Your task:
If a line in the records below holds the word "delle", copy it.
═══ Provided information
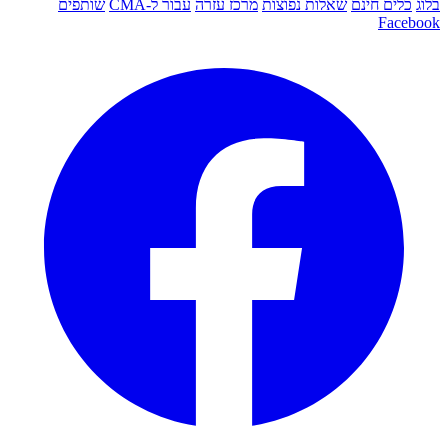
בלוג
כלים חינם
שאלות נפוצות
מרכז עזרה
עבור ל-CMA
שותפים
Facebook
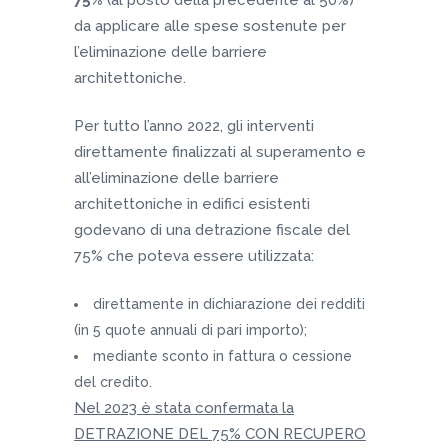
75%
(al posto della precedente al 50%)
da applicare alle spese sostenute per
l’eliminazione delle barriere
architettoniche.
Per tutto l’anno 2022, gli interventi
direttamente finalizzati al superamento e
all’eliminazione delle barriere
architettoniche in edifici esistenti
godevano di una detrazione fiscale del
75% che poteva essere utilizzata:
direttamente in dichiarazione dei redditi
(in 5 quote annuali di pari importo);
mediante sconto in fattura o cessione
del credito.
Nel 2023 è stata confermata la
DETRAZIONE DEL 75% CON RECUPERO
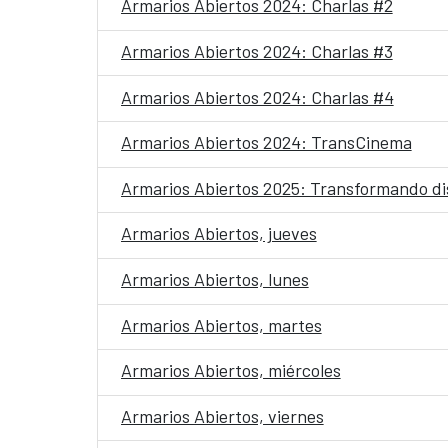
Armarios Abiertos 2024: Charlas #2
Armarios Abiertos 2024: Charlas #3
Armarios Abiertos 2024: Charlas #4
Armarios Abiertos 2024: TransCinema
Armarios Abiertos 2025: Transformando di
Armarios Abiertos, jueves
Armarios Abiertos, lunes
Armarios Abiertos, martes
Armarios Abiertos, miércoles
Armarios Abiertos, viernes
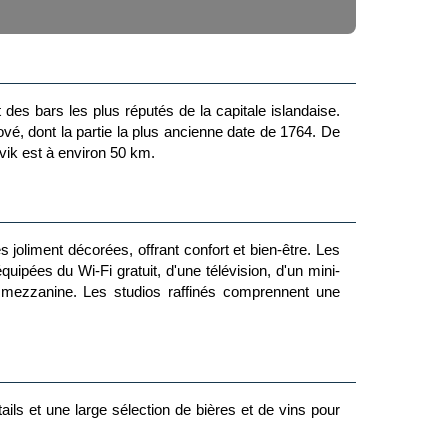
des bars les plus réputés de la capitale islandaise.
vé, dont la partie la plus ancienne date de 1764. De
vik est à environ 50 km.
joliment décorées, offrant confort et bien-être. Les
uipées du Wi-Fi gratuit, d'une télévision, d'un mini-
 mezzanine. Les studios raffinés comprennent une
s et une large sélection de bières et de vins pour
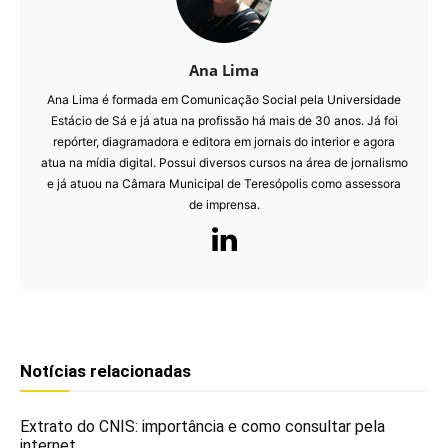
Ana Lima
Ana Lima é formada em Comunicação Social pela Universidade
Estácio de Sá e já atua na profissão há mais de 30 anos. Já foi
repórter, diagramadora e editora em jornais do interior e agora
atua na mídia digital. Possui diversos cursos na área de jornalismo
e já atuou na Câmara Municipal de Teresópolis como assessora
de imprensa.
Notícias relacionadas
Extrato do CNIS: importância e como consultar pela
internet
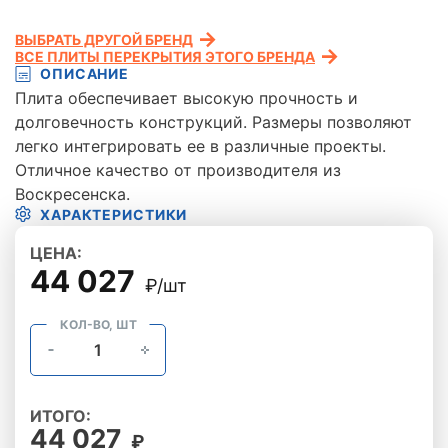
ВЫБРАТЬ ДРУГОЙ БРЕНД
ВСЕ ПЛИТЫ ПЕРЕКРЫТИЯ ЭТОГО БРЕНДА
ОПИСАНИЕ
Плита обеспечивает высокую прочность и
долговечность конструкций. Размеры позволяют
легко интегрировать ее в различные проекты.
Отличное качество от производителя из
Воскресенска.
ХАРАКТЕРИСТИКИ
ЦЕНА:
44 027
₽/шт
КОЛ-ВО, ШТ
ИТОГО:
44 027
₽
══════
Solution:
l’eliminazione delle barriere
all’eliminazione delle barriere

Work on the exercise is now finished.